More and more employees are worrying about their financial situation. This, according to the American Psychological Association, comes at levels that are higher than what is deemed acceptable. Younger people, parents, and those living on an income of less than $50,000 experience the most financial stress. If the describes your employees — then it’s something you should be concerned about as it affects your bottom line.
Negative Impact on Health
Not surprisingly, financial stress has a negative impact on health. On top of the list of many employee concerns is that to in order to make ends meet, many people no longer prioritize their healthcare needs. Add this worry on top of medical conditions brought on by stress and it’s a self-feeding loop.

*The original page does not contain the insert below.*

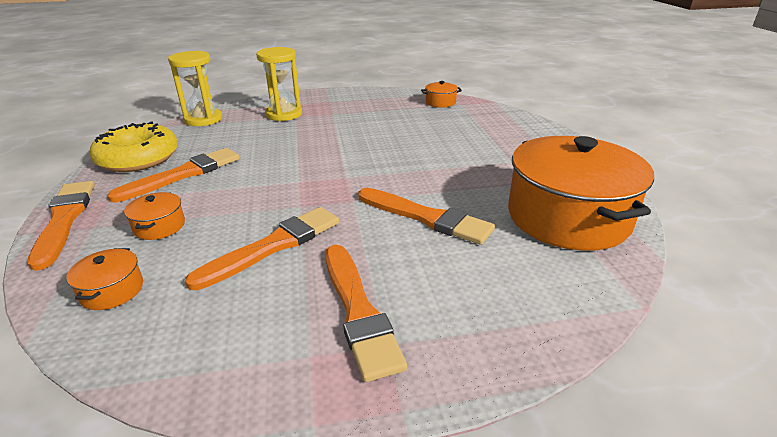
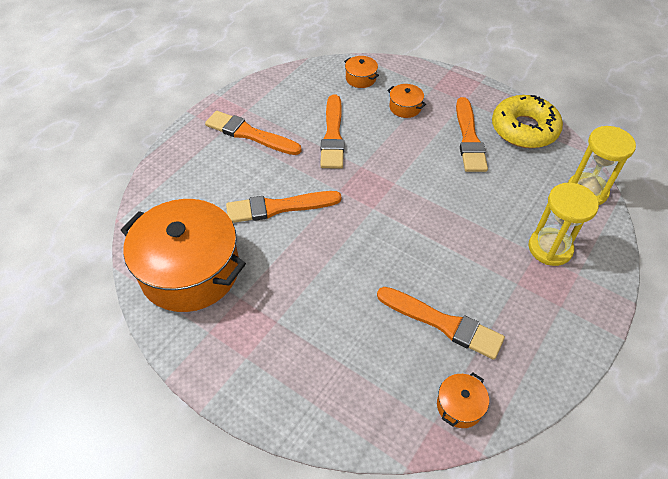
camera: 135 degrees right, 20 degrees up
(64, 220) = (454, 81): orange brush -> orange brush (442, 323)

In a recent study, some have considered not seeing the doctor (9% of the respondents) when the need arises. The fact that a slightly higher number of people (12% of the respondents) have skipped going to the doctor altogether is even more alarming.
Stress also has repercussions on the social lives of people. In fact, 31% of adults with partners say that money is often a source of conflict in the relationship.
These numbers paint a telling picture. Despite recovery from economic recessions, many people still cite financial stress among their top concerns.
Income Gap Factor
Higher and lower-income households also experience a gap in the stress levels they experience. This is in stark contrast to stress levels a few years ago when there was nothing to suggest a significant gap was present.
But now, a clear gap has emerged with lower-income households citing higher stress levels compared to higher-income households.
Despite an overall reduction in stress levels, the average person still deals with higher levels of stress that is deemed healthy. This means otherwise productive members of the workforce may become a problem for businesses.
Negative Impact on Business
Beyond affecting their personal lives, financial stress on employees also have adverse effects on businesses. Among the negative implications are:
- Absenteeism – Employees worrying about their finances tend to use more of their sick leave and don’t go to work as often.
- Lack of focus – Despite being present at work, they spend more time on unrelated activities such as talking to creditors and exploring their options. Moreover, many lose their focus and think about their finances up to three hours per day.
- Low productivity – Several studies point out that companies stand to lose as much as 20 hours of productivity a month for every affected employee. This translates to around $5,000 of added cost per employee per year.
- Health issues – As mentioned earlier, financially-stressed employees forego their healthcare needs. In turn, this leads to health issues that affect productivity and quality of work. This also contributes to fatigue, sleeplessness and anger.
- Higher insurance rates – Stress in general can cause serious medical issues such as heart disease, eating disorders and substance abuse among others. For this reason, it is quite common for insurance rates to go up for companies with employees experiencing stress-related illnesses.
- Workplace conflicts – Employees who are stressed out are less able to contain their personal issues at work. This results in incomplete tasks, tardiness and even accidents.
- Dependence on employee benefits – Because of financial trouble, a significant number of employees may turn to the company’s benefits programs to help with their needs. Increased borrowing and frequent requests for pay advances are some of the telling signs of this. In turn, this could drive up costs for the company.
- High turn-over rates – Financially-stressed employees may seek employment with better pay. This forces companies to get new hires that may not have the same experience and expertise. High turn-over rates forces the company to adjust constantly preventing them from relating with their staff.
- Lack of commitment – Regardless of how much they make, employees experiencing financial stress are less contented with their pay. This could lead to a lack of commitment to their work and dissatisfaction towards their employer.
Financial stress isn’t just a stress for your employee — it’s a stress on your bottom line as well. This issue should be dealt with sooner than later to improve their sense of well-being. An employee who feels secure tends to perform better and becomes a valuable asset to your company.